**ASSIGNMENT:**
Using the data beneath this instruction, retype only the lines from the one that contains "right elbow: (257, 211)" down to the one that contains "left back paw: (92, 239)", both included, exactly as they appear.

**THE DATA:**
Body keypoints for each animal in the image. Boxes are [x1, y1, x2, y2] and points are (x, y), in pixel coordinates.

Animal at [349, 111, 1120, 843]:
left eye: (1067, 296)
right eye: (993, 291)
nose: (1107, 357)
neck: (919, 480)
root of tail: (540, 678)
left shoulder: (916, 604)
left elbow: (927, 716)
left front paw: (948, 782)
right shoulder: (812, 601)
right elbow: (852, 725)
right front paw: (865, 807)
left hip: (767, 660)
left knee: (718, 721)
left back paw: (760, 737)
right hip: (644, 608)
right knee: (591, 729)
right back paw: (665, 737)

==

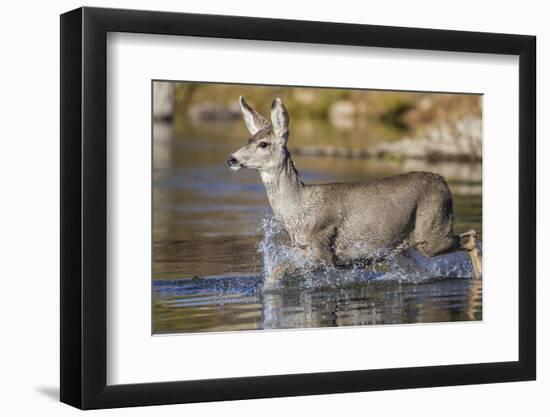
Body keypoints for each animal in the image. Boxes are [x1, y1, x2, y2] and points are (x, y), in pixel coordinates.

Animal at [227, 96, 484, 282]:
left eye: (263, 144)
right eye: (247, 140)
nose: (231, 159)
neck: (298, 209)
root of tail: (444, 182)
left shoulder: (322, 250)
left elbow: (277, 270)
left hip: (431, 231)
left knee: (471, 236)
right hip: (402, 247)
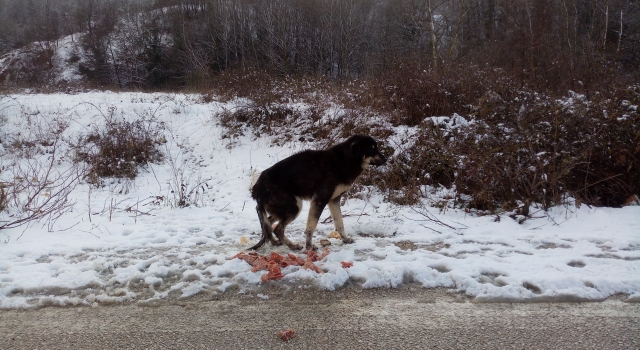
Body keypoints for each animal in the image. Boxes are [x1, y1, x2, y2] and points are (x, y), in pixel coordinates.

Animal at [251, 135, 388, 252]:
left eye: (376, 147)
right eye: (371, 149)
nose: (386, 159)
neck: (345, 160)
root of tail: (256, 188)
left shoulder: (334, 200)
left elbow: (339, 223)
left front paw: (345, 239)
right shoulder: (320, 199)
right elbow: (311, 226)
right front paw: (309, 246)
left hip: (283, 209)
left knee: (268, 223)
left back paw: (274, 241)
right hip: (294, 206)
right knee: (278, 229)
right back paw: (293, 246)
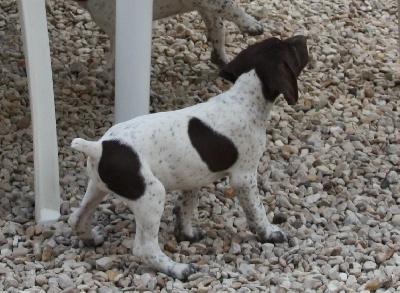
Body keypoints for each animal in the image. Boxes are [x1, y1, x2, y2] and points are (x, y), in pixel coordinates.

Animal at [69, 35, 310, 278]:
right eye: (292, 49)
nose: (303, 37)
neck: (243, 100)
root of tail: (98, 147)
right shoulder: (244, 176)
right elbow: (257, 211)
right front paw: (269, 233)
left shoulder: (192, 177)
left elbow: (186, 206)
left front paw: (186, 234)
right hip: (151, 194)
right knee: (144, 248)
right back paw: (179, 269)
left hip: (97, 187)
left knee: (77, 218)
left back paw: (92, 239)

**EXERCISE RESULT:**
right elbow: (257, 211)
right front paw: (269, 233)
left shoulder: (192, 177)
left elbow: (186, 206)
left front paw: (186, 234)
right hip: (151, 194)
right knee: (144, 248)
right back paw: (179, 269)
left hip: (97, 187)
left knee: (77, 218)
left back paw: (92, 239)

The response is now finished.